Work instruction ▸ Apart from the pictures, every line below is to be set down exactly.

Task data ▸

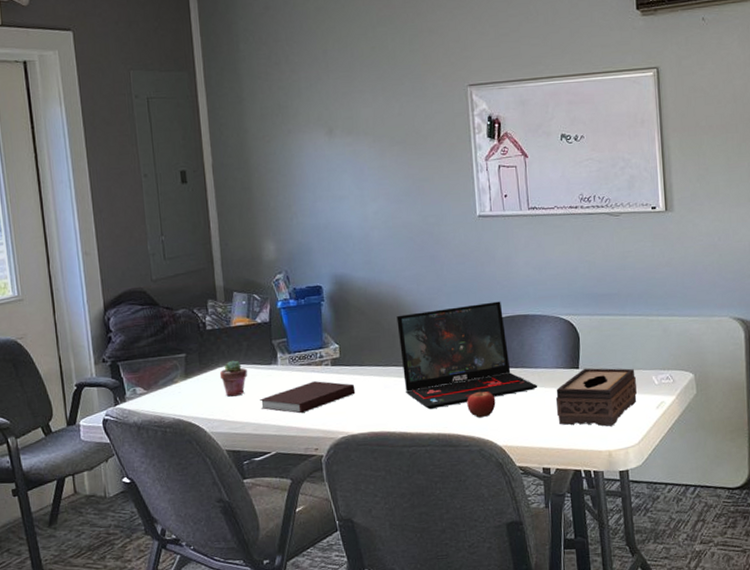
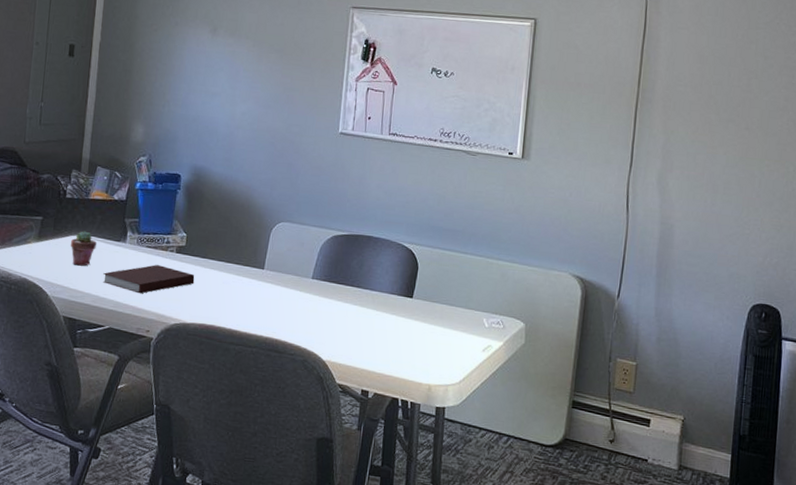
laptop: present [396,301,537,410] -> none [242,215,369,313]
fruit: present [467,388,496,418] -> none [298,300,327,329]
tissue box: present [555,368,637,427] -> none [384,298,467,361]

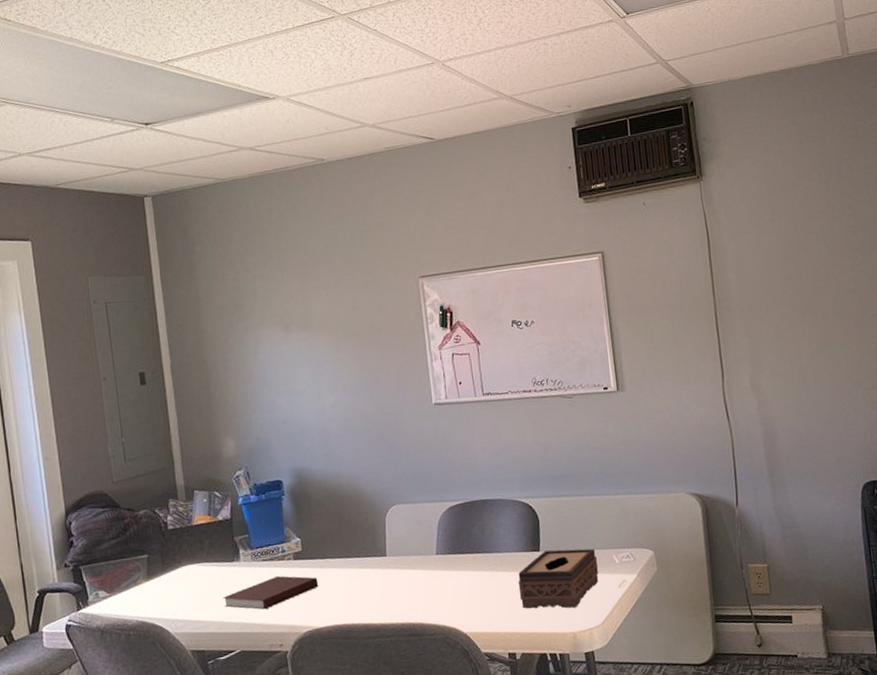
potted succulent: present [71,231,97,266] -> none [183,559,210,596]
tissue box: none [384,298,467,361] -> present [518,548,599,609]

Answer to this problem ▸
laptop: present [396,301,537,410] -> none [242,215,369,313]
fruit: present [467,388,496,418] -> none [298,300,327,329]
tissue box: present [555,368,637,427] -> none [384,298,467,361]

potted succulent: present [71,231,97,266] -> none [183,559,210,596]
tissue box: none [384,298,467,361] -> present [518,548,599,609]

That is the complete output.